I am poor. I drown in debt daily. I am unable to be fiscally responsible due to a series of poor financial decisions in my past. I am in contact with my financial institutions, but seemed to have stretched my bridges with them to the limit. Tension rises each and every day as less and less of my payments go towards principal. As I have been given victory over sin and death by our savior, my eternal debt to God has been paid. However, my debtors here on earth are a bit less forgiving.

If I may challenge you, my challenge is this:

Does my own personal fiscal responsibility permit me to not financially support mission work?

Think about it. If I am the poor, there is a thin line between those I should help, and those I clearly shouldn't. I believe whole heartedly that my story is evidence of the topic at hand.

I packed up all I owned, and relocated to a domestic mission front. Children and youth were able to see and experince the Gospel (and some learned to believe it). However, during that time, I made poor financial decisions that have crippled so much ministry that could be happening today. Don't get me wrong, I followed Christ to that work, but sometime while I was there, I stopped. Even if it was but for just a moment. The good news though, is that when God began calling me elsewhere, He blessed that ministry to the point that my mission was completed. The local church now has several established and locally supported childrens and youth programs.

Bottom line: we can live in the shoulds, or we can live in the present. And in my mind, living in the shoulds is kinda like my children and youth mission, but I failed to live in the present, thus acquiring 10k in credit card and various other debts.
As long as we live in the present, following Christ, He will take us on whatever mission He wants. But to circumvent His authority as King of our lives, that's just plain not cool.

11:56 AM EST  
Anonymous Anonymous said...

"It may seem a paradox to say that a man may be transported with joy to discover that he is in debt. But this is only because in commercial cases the creditor does not generally share the transports of joy; especially when the debt is by hypothesis infinite and therefore unrecoverable.

...debt and dependence do become pleasure in the presence of unspoilt love... it is the highest and holiest of the paradoxes that the man who really knows he cannot pay his debt will be forever paying it. He will be forever giving back what he cannot give back, and cannot be expected to give back. He will always be throwing things away into a bottomless pit of unfathomable thanks.

The truth is in that riddle; that the whole world has, or is, only one good thing; and it is a bad debt."

G.K. Chesterton in his Biography of
St. Francis of Assisi. ch. 5

12:43 AM EST  
Blogger Marilyn said...

"This leads to a representative structure wherein those who are serious about the mission represent the rest of us who know we should be serious about it too."
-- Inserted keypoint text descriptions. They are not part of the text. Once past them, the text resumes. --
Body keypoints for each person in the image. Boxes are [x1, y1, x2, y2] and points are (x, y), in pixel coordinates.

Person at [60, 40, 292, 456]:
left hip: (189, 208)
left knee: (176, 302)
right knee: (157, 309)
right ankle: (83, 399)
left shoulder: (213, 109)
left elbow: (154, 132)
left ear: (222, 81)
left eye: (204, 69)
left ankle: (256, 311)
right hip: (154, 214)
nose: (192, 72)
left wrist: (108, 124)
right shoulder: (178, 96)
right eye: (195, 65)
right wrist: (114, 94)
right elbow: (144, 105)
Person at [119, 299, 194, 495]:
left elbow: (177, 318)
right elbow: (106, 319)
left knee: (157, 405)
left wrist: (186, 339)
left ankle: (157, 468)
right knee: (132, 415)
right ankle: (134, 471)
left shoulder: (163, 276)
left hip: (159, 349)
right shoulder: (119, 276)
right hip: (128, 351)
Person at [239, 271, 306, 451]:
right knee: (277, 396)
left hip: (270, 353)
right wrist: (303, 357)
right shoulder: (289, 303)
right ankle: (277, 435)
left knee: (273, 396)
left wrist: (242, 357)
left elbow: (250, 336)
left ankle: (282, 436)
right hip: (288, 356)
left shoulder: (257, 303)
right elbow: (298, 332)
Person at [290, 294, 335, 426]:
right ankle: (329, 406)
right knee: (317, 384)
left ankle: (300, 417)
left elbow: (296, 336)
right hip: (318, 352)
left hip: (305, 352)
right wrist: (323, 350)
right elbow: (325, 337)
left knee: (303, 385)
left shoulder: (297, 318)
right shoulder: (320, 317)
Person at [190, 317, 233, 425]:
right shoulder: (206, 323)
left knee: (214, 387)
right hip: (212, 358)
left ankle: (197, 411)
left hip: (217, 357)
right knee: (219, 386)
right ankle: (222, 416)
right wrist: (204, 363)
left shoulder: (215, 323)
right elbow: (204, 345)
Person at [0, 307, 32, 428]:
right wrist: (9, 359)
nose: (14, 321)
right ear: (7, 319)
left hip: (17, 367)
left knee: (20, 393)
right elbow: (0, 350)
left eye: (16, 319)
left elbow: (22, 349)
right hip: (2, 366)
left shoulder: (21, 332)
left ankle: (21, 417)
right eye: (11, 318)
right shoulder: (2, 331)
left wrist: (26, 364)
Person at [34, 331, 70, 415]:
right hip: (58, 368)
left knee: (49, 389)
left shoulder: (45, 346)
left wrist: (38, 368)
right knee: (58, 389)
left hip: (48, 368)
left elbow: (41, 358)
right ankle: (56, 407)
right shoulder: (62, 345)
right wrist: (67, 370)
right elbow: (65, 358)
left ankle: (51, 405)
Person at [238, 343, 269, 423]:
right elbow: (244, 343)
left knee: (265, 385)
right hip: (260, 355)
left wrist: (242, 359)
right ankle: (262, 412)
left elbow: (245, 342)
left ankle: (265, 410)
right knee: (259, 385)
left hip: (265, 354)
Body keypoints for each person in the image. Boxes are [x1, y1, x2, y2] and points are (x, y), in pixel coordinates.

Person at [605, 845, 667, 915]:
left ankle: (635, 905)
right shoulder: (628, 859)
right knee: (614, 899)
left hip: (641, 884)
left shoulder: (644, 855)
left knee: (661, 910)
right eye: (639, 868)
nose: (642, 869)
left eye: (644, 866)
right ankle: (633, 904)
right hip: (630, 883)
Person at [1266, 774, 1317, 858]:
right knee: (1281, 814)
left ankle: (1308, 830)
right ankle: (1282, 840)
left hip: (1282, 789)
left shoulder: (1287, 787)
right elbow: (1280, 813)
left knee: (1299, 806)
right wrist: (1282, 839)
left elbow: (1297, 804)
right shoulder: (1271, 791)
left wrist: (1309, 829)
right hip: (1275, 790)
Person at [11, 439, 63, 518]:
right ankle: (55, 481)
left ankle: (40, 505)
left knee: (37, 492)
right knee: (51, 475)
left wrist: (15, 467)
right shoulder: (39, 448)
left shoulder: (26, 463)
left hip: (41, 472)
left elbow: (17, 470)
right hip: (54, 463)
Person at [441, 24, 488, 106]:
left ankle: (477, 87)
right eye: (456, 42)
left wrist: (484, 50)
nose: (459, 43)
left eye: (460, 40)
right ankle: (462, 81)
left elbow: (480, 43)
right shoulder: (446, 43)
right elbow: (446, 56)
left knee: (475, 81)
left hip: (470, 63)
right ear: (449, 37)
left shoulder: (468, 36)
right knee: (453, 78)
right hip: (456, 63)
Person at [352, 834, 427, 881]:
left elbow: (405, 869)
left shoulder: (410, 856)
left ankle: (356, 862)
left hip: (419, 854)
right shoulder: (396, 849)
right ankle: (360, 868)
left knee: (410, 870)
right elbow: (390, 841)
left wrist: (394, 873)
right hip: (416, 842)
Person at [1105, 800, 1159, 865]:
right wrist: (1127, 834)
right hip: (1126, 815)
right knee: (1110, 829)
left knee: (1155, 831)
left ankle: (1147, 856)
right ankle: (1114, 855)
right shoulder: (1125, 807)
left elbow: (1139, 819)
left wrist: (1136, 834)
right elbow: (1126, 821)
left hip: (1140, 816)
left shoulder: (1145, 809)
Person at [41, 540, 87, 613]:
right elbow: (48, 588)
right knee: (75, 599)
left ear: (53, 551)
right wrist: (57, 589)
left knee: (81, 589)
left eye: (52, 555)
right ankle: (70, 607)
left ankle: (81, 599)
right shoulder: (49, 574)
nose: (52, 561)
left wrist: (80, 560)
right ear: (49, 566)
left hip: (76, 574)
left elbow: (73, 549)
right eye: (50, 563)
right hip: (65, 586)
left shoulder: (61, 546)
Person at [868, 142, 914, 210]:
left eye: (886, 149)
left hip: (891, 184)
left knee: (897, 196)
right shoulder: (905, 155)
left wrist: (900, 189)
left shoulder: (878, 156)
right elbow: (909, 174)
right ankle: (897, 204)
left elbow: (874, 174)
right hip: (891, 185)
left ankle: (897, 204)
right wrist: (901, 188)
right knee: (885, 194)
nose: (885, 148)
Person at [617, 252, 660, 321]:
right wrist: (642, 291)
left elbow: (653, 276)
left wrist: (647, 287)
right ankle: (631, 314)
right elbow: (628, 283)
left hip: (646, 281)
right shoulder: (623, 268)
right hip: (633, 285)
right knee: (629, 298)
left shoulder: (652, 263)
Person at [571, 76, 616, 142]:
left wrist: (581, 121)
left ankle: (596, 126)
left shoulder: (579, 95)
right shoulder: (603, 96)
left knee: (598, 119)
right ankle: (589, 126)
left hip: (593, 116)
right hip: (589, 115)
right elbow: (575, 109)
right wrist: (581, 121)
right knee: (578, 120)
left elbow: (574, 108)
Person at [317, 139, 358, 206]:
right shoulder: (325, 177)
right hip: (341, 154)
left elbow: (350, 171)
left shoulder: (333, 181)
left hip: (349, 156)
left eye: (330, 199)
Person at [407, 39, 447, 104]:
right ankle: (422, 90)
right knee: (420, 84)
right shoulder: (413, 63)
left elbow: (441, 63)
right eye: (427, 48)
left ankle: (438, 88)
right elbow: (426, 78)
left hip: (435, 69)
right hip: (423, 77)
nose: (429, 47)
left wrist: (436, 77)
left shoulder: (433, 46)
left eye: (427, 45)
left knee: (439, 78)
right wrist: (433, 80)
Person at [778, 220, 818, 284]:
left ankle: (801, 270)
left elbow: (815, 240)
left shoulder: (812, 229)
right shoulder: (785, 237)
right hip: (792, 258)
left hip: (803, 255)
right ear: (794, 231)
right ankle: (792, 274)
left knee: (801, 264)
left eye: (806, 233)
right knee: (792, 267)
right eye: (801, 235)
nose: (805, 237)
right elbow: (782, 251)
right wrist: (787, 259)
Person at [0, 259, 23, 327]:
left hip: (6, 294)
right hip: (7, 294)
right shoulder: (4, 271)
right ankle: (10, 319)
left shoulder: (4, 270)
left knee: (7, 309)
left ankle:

You say the truth here. It is my own experience, even though I am often one of the engaged ones. Sometimes I just (almost consciously) let others do it.

And I couldn't agree with you more about the should-must motive. It is adolescent ... immature, and doesn't hold you for the long haul. It drives us into a way of life that is heavily obliged and not lifegiving. "Doing the work of God destroys the work of God in us."

Really, the should-must is about our own competancy, our own resources and abilities. It feeds into pride. And we can do a lot on our own.

I have too much experience in this. Sadly.